PROBLEM STATEMENT => Write out each record in full and exactly as given. Skip any pictures.

GIVEN RECORDS =>
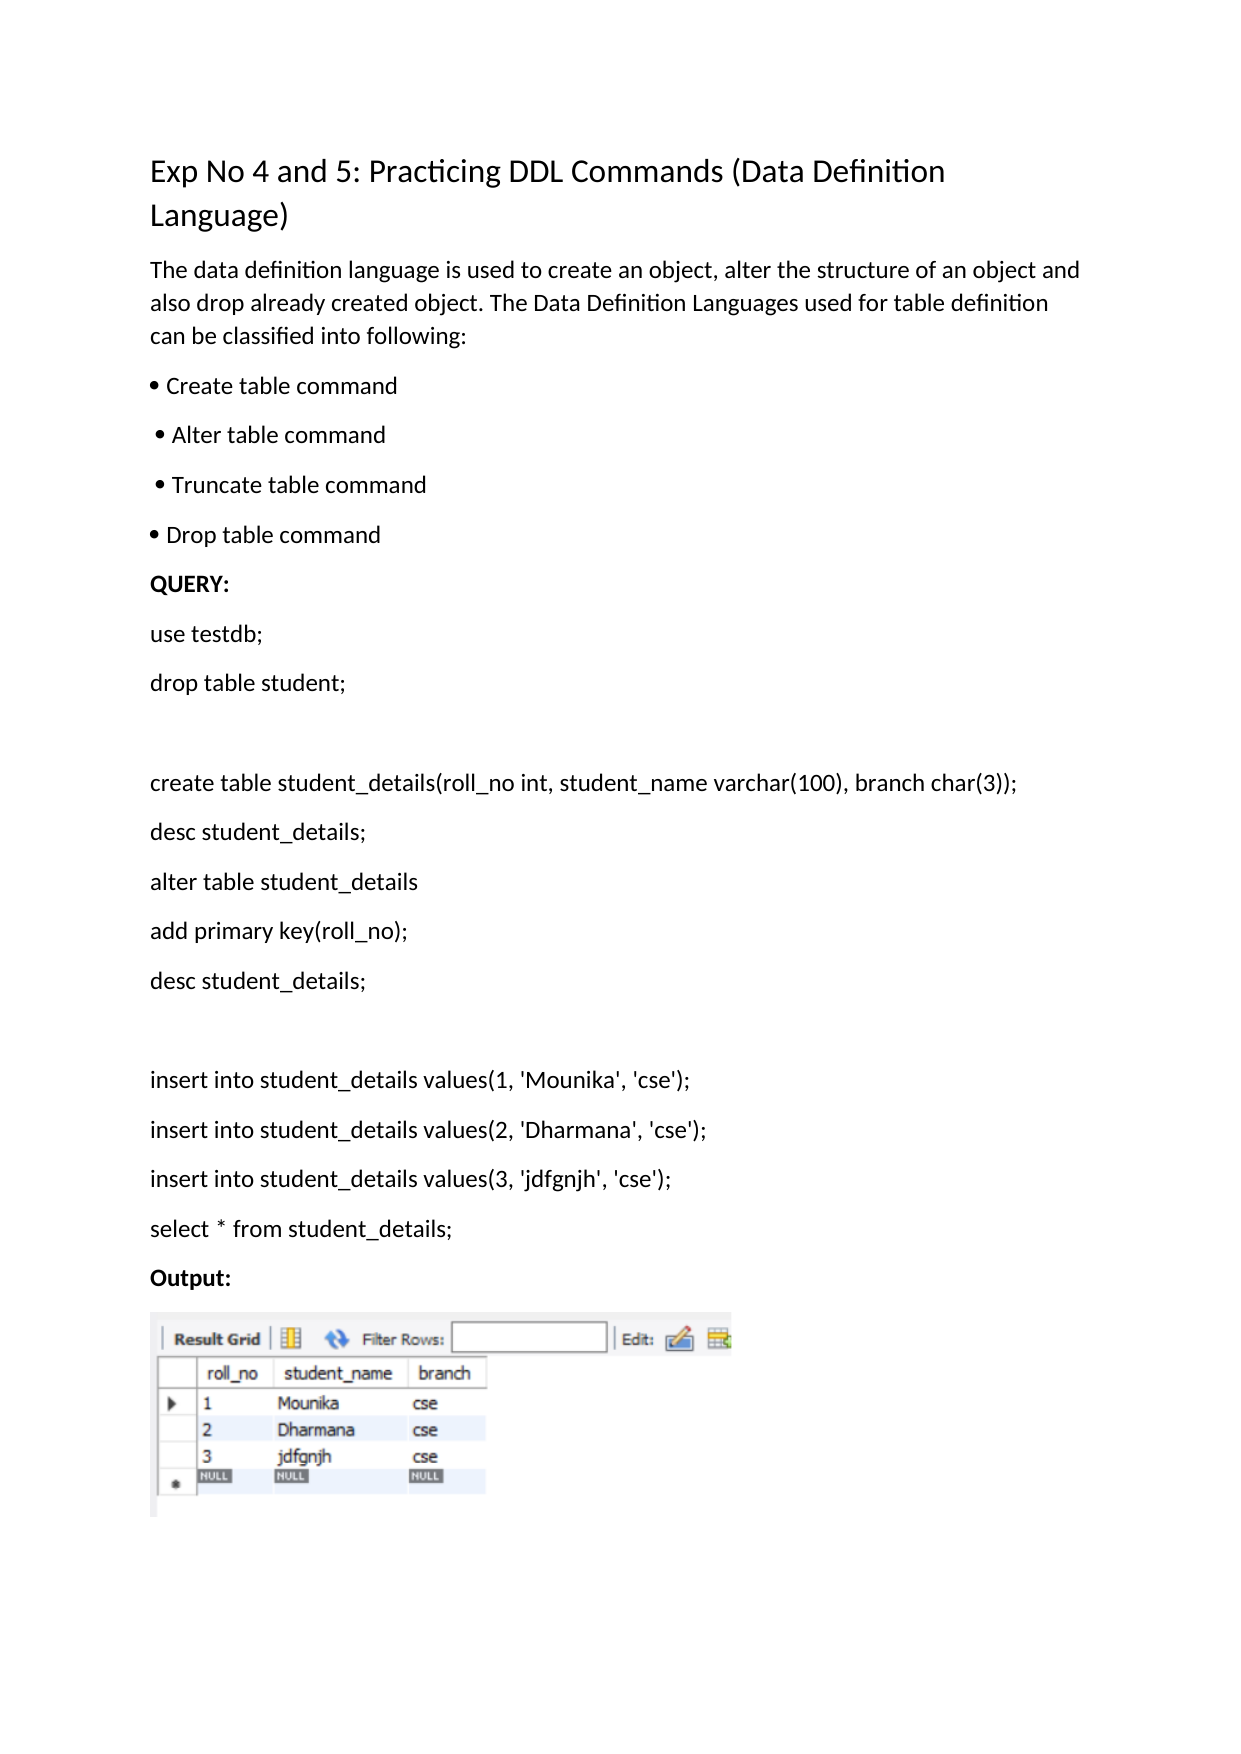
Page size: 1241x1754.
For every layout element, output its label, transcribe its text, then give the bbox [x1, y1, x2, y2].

text Alter table command [150, 419, 1090, 450]
text QUERY: [150, 568, 1090, 599]
text insert into student_details values(3, 'jdfgnjh', 'cse'); [150, 1163, 1090, 1194]
text alter table student_details [150, 866, 1090, 896]
text The data definition language is used to create an object, alter the structure of an object and also drop already created object. The Data Definition Languages used for table definition can be classified into following: [150, 254, 1090, 351]
text Truncate table command [150, 469, 1090, 500]
text use testdb; [150, 618, 1090, 648]
text add primary key(roll_no); [150, 915, 1090, 946]
text desc student_details; [150, 965, 1090, 996]
text desc student_details; [150, 816, 1090, 847]
text Exp No 4 and 5: Practicing DDL Commands (Data Definition Language) [150, 150, 1090, 235]
text drop table student; [150, 667, 1090, 698]
text create table student_details(roll_no int, student_name varchar(100), branch char(3)); [150, 767, 1090, 797]
text insert into student_details values(2, 'Dharmana', 'cse'); [150, 1114, 1090, 1144]
text select * from student_details; [150, 1213, 1090, 1243]
text Output: [150, 1262, 1090, 1293]
text insert into student_details values(1, 'Mounika', 'cse'); [150, 1064, 1090, 1095]
picture [150, 1312, 732, 1517]
text Create table command [150, 370, 1090, 401]
text Drop table command [150, 519, 1090, 549]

EXERCISE OUTPUT =>
Page size: 1241x1754.
For every layout element, output its label, transcribe its text, then give the bbox [x1, y1, x2, y2].

text Alter table command [150, 419, 1090, 450]
text QUERY: [150, 568, 1090, 599]
text insert into student_details values(3, 'jdfgnjh', 'cse'); [150, 1163, 1090, 1194]
text alter table student_details [150, 866, 1090, 896]
text The data definition language is used to create an object, alter the structure of an object and also drop already created object. The Data Definition Languages used for table definition can be classified into following: [150, 254, 1090, 351]
text Truncate table command [150, 469, 1090, 500]
text use testdb; [150, 618, 1090, 648]
text add primary key(roll_no); [150, 915, 1090, 946]
text desc student_details; [150, 965, 1090, 996]
text desc student_details; [150, 816, 1090, 847]
text Exp No 4 and 5: Practicing DDL Commands (Data Definition Language) [150, 150, 1090, 235]
text drop table student; [150, 667, 1090, 698]
text create table student_details(roll_no int, student_name varchar(100), branch char(3)); [150, 767, 1090, 797]
text insert into student_details values(2, 'Dharmana', 'cse'); [150, 1114, 1090, 1144]
text select * from student_details; [150, 1213, 1090, 1243]
text Output: [150, 1262, 1090, 1293]
text insert into student_details values(1, 'Mounika', 'cse'); [150, 1064, 1090, 1095]
picture [150, 1312, 732, 1517]
text Create table command [150, 370, 1090, 401]
text Drop table command [150, 519, 1090, 549]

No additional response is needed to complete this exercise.